Job:
Set down each record that follows exactly. Drop the images.

[Input records Boundary: Start]

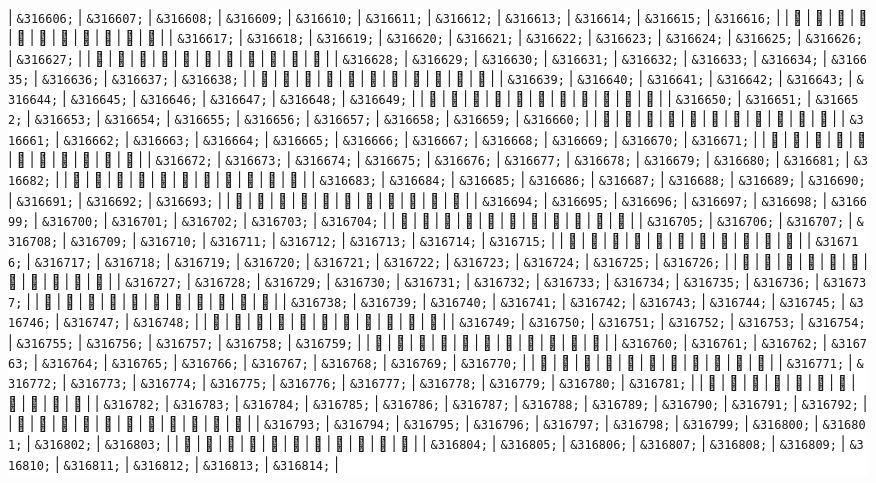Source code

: | `&316606;` | `&316607;` | `&316608;` | `&316609;` | `&316610;` | `&316611;` | `&316612;` | `&316613;` | `&316614;` | `&316615;` | `&316616;` | 
| &#316617; | &#316618; | &#316619; | &#316620; | &#316621; | &#316622; | &#316623; | &#316624; | &#316625; | &#316626; | &#316627; | 
| `&316617;` | `&316618;` | `&316619;` | `&316620;` | `&316621;` | `&316622;` | `&316623;` | `&316624;` | `&316625;` | `&316626;` | `&316627;` | 
| &#316628; | &#316629; | &#316630; | &#316631; | &#316632; | &#316633; | &#316634; | &#316635; | &#316636; | &#316637; | &#316638; | 
| `&316628;` | `&316629;` | `&316630;` | `&316631;` | `&316632;` | `&316633;` | `&316634;` | `&316635;` | `&316636;` | `&316637;` | `&316638;` | 
| &#316639; | &#316640; | &#316641; | &#316642; | &#316643; | &#316644; | &#316645; | &#316646; | &#316647; | &#316648; | &#316649; | 
| `&316639;` | `&316640;` | `&316641;` | `&316642;` | `&316643;` | `&316644;` | `&316645;` | `&316646;` | `&316647;` | `&316648;` | `&316649;` | 
| &#316650; | &#316651; | &#316652; | &#316653; | &#316654; | &#316655; | &#316656; | &#316657; | &#316658; | &#316659; | &#316660; | 
| `&316650;` | `&316651;` | `&316652;` | `&316653;` | `&316654;` | `&316655;` | `&316656;` | `&316657;` | `&316658;` | `&316659;` | `&316660;` | 
| &#316661; | &#316662; | &#316663; | &#316664; | &#316665; | &#316666; | &#316667; | &#316668; | &#316669; | &#316670; | &#316671; | 
| `&316661;` | `&316662;` | `&316663;` | `&316664;` | `&316665;` | `&316666;` | `&316667;` | `&316668;` | `&316669;` | `&316670;` | `&316671;` | 
| &#316672; | &#316673; | &#316674; | &#316675; | &#316676; | &#316677; | &#316678; | &#316679; | &#316680; | &#316681; | &#316682; | 
| `&316672;` | `&316673;` | `&316674;` | `&316675;` | `&316676;` | `&316677;` | `&316678;` | `&316679;` | `&316680;` | `&316681;` | `&316682;` | 
| &#316683; | &#316684; | &#316685; | &#316686; | &#316687; | &#316688; | &#316689; | &#316690; | &#316691; | &#316692; | &#316693; | 
| `&316683;` | `&316684;` | `&316685;` | `&316686;` | `&316687;` | `&316688;` | `&316689;` | `&316690;` | `&316691;` | `&316692;` | `&316693;` | 
| &#316694; | &#316695; | &#316696; | &#316697; | &#316698; | &#316699; | &#316700; | &#316701; | &#316702; | &#316703; | &#316704; | 
| `&316694;` | `&316695;` | `&316696;` | `&316697;` | `&316698;` | `&316699;` | `&316700;` | `&316701;` | `&316702;` | `&316703;` | `&316704;` | 
| &#316705; | &#316706; | &#316707; | &#316708; | &#316709; | &#316710; | &#316711; | &#316712; | &#316713; | &#316714; | &#316715; | 
| `&316705;` | `&316706;` | `&316707;` | `&316708;` | `&316709;` | `&316710;` | `&316711;` | `&316712;` | `&316713;` | `&316714;` | `&316715;` | 
| &#316716; | &#316717; | &#316718; | &#316719; | &#316720; | &#316721; | &#316722; | &#316723; | &#316724; | &#316725; | &#316726; | 
| `&316716;` | `&316717;` | `&316718;` | `&316719;` | `&316720;` | `&316721;` | `&316722;` | `&316723;` | `&316724;` | `&316725;` | `&316726;` | 
| &#316727; | &#316728; | &#316729; | &#316730; | &#316731; | &#316732; | &#316733; | &#316734; | &#316735; | &#316736; | &#316737; | 
| `&316727;` | `&316728;` | `&316729;` | `&316730;` | `&316731;` | `&316732;` | `&316733;` | `&316734;` | `&316735;` | `&316736;` | `&316737;` | 
| &#316738; | &#316739; | &#316740; | &#316741; | &#316742; | &#316743; | &#316744; | &#316745; | &#316746; | &#316747; | &#316748; | 
| `&316738;` | `&316739;` | `&316740;` | `&316741;` | `&316742;` | `&316743;` | `&316744;` | `&316745;` | `&316746;` | `&316747;` | `&316748;` | 
| &#316749; | &#316750; | &#316751; | &#316752; | &#316753; | &#316754; | &#316755; | &#316756; | &#316757; | &#316758; | &#316759; | 
| `&316749;` | `&316750;` | `&316751;` | `&316752;` | `&316753;` | `&316754;` | `&316755;` | `&316756;` | `&316757;` | `&316758;` | `&316759;` | 
| &#316760; | &#316761; | &#316762; | &#316763; | &#316764; | &#316765; | &#316766; | &#316767; | &#316768; | &#316769; | &#316770; | 
| `&316760;` | `&316761;` | `&316762;` | `&316763;` | `&316764;` | `&316765;` | `&316766;` | `&316767;` | `&316768;` | `&316769;` | `&316770;` | 
| &#316771; | &#316772; | &#316773; | &#316774; | &#316775; | &#316776; | &#316777; | &#316778; | &#316779; | &#316780; | &#316781; | 
| `&316771;` | `&316772;` | `&316773;` | `&316774;` | `&316775;` | `&316776;` | `&316777;` | `&316778;` | `&316779;` | `&316780;` | `&316781;` | 
| &#316782; | &#316783; | &#316784; | &#316785; | &#316786; | &#316787; | &#316788; | &#316789; | &#316790; | &#316791; | &#316792; | 
| `&316782;` | `&316783;` | `&316784;` | `&316785;` | `&316786;` | `&316787;` | `&316788;` | `&316789;` | `&316790;` | `&316791;` | `&316792;` | 
| &#316793; | &#316794; | &#316795; | &#316796; | &#316797; | &#316798; | &#316799; | &#316800; | &#316801; | &#316802; | &#316803; | 
| `&316793;` | `&316794;` | `&316795;` | `&316796;` | `&316797;` | `&316798;` | `&316799;` | `&316800;` | `&316801;` | `&316802;` | `&316803;` | 
| &#316804; | &#316805; | &#316806; | &#316807; | &#316808; | &#316809; | &#316810; | &#316811; | &#316812; | &#316813; | &#316814; | 
| `&316804;` | `&316805;` | `&316806;` | `&316807;` | `&316808;` | `&316809;` | `&316810;` | `&316811;` | `&316812;` | `&316813;` | `&316814;` |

[Input records Boundary: End]

Answer box:
Source code

: | `&316606;` | `&316607;` | `&316608;` | `&316609;` | `&316610;` | `&316611;` | `&316612;` | `&316613;` | `&316614;` | `&316615;` | `&316616;` | 
| &#316617; | &#316618; | &#316619; | &#316620; | &#316621; | &#316622; | &#316623; | &#316624; | &#316625; | &#316626; | &#316627; | 
| `&316617;` | `&316618;` | `&316619;` | `&316620;` | `&316621;` | `&316622;` | `&316623;` | `&316624;` | `&316625;` | `&316626;` | `&316627;` | 
| &#316628; | &#316629; | &#316630; | &#316631; | &#316632; | &#316633; | &#316634; | &#316635; | &#316636; | &#316637; | &#316638; | 
| `&316628;` | `&316629;` | `&316630;` | `&316631;` | `&316632;` | `&316633;` | `&316634;` | `&316635;` | `&316636;` | `&316637;` | `&316638;` | 
| &#316639; | &#316640; | &#316641; | &#316642; | &#316643; | &#316644; | &#316645; | &#316646; | &#316647; | &#316648; | &#316649; | 
| `&316639;` | `&316640;` | `&316641;` | `&316642;` | `&316643;` | `&316644;` | `&316645;` | `&316646;` | `&316647;` | `&316648;` | `&316649;` | 
| &#316650; | &#316651; | &#316652; | &#316653; | &#316654; | &#316655; | &#316656; | &#316657; | &#316658; | &#316659; | &#316660; | 
| `&316650;` | `&316651;` | `&316652;` | `&316653;` | `&316654;` | `&316655;` | `&316656;` | `&316657;` | `&316658;` | `&316659;` | `&316660;` | 
| &#316661; | &#316662; | &#316663; | &#316664; | &#316665; | &#316666; | &#316667; | &#316668; | &#316669; | &#316670; | &#316671; | 
| `&316661;` | `&316662;` | `&316663;` | `&316664;` | `&316665;` | `&316666;` | `&316667;` | `&316668;` | `&316669;` | `&316670;` | `&316671;` | 
| &#316672; | &#316673; | &#316674; | &#316675; | &#316676; | &#316677; | &#316678; | &#316679; | &#316680; | &#316681; | &#316682; | 
| `&316672;` | `&316673;` | `&316674;` | `&316675;` | `&316676;` | `&316677;` | `&316678;` | `&316679;` | `&316680;` | `&316681;` | `&316682;` | 
| &#316683; | &#316684; | &#316685; | &#316686; | &#316687; | &#316688; | &#316689; | &#316690; | &#316691; | &#316692; | &#316693; | 
| `&316683;` | `&316684;` | `&316685;` | `&316686;` | `&316687;` | `&316688;` | `&316689;` | `&316690;` | `&316691;` | `&316692;` | `&316693;` | 
| &#316694; | &#316695; | &#316696; | &#316697; | &#316698; | &#316699; | &#316700; | &#316701; | &#316702; | &#316703; | &#316704; | 
| `&316694;` | `&316695;` | `&316696;` | `&316697;` | `&316698;` | `&316699;` | `&316700;` | `&316701;` | `&316702;` | `&316703;` | `&316704;` | 
| &#316705; | &#316706; | &#316707; | &#316708; | &#316709; | &#316710; | &#316711; | &#316712; | &#316713; | &#316714; | &#316715; | 
| `&316705;` | `&316706;` | `&316707;` | `&316708;` | `&316709;` | `&316710;` | `&316711;` | `&316712;` | `&316713;` | `&316714;` | `&316715;` | 
| &#316716; | &#316717; | &#316718; | &#316719; | &#316720; | &#316721; | &#316722; | &#316723; | &#316724; | &#316725; | &#316726; | 
| `&316716;` | `&316717;` | `&316718;` | `&316719;` | `&316720;` | `&316721;` | `&316722;` | `&316723;` | `&316724;` | `&316725;` | `&316726;` | 
| &#316727; | &#316728; | &#316729; | &#316730; | &#316731; | &#316732; | &#316733; | &#316734; | &#316735; | &#316736; | &#316737; | 
| `&316727;` | `&316728;` | `&316729;` | `&316730;` | `&316731;` | `&316732;` | `&316733;` | `&316734;` | `&316735;` | `&316736;` | `&316737;` | 
| &#316738; | &#316739; | &#316740; | &#316741; | &#316742; | &#316743; | &#316744; | &#316745; | &#316746; | &#316747; | &#316748; | 
| `&316738;` | `&316739;` | `&316740;` | `&316741;` | `&316742;` | `&316743;` | `&316744;` | `&316745;` | `&316746;` | `&316747;` | `&316748;` | 
| &#316749; | &#316750; | &#316751; | &#316752; | &#316753; | &#316754; | &#316755; | &#316756; | &#316757; | &#316758; | &#316759; | 
| `&316749;` | `&316750;` | `&316751;` | `&316752;` | `&316753;` | `&316754;` | `&316755;` | `&316756;` | `&316757;` | `&316758;` | `&316759;` | 
| &#316760; | &#316761; | &#316762; | &#316763; | &#316764; | &#316765; | &#316766; | &#316767; | &#316768; | &#316769; | &#316770; | 
| `&316760;` | `&316761;` | `&316762;` | `&316763;` | `&316764;` | `&316765;` | `&316766;` | `&316767;` | `&316768;` | `&316769;` | `&316770;` | 
| &#316771; | &#316772; | &#316773; | &#316774; | &#316775; | &#316776; | &#316777; | &#316778; | &#316779; | &#316780; | &#316781; | 
| `&316771;` | `&316772;` | `&316773;` | `&316774;` | `&316775;` | `&316776;` | `&316777;` | `&316778;` | `&316779;` | `&316780;` | `&316781;` | 
| &#316782; | &#316783; | &#316784; | &#316785; | &#316786; | &#316787; | &#316788; | &#316789; | &#316790; | &#316791; | &#316792; | 
| `&316782;` | `&316783;` | `&316784;` | `&316785;` | `&316786;` | `&316787;` | `&316788;` | `&316789;` | `&316790;` | `&316791;` | `&316792;` | 
| &#316793; | &#316794; | &#316795; | &#316796; | &#316797; | &#316798; | &#316799; | &#316800; | &#316801; | &#316802; | &#316803; | 
| `&316793;` | `&316794;` | `&316795;` | `&316796;` | `&316797;` | `&316798;` | `&316799;` | `&316800;` | `&316801;` | `&316802;` | `&316803;` | 
| &#316804; | &#316805; | &#316806; | &#316807; | &#316808; | &#316809; | &#316810; | &#316811; | &#316812; | &#316813; | &#316814; | 
| `&316804;` | `&316805;` | `&316806;` | `&316807;` | `&316808;` | `&316809;` | `&316810;` | `&316811;` | `&316812;` | `&316813;` | `&316814;` |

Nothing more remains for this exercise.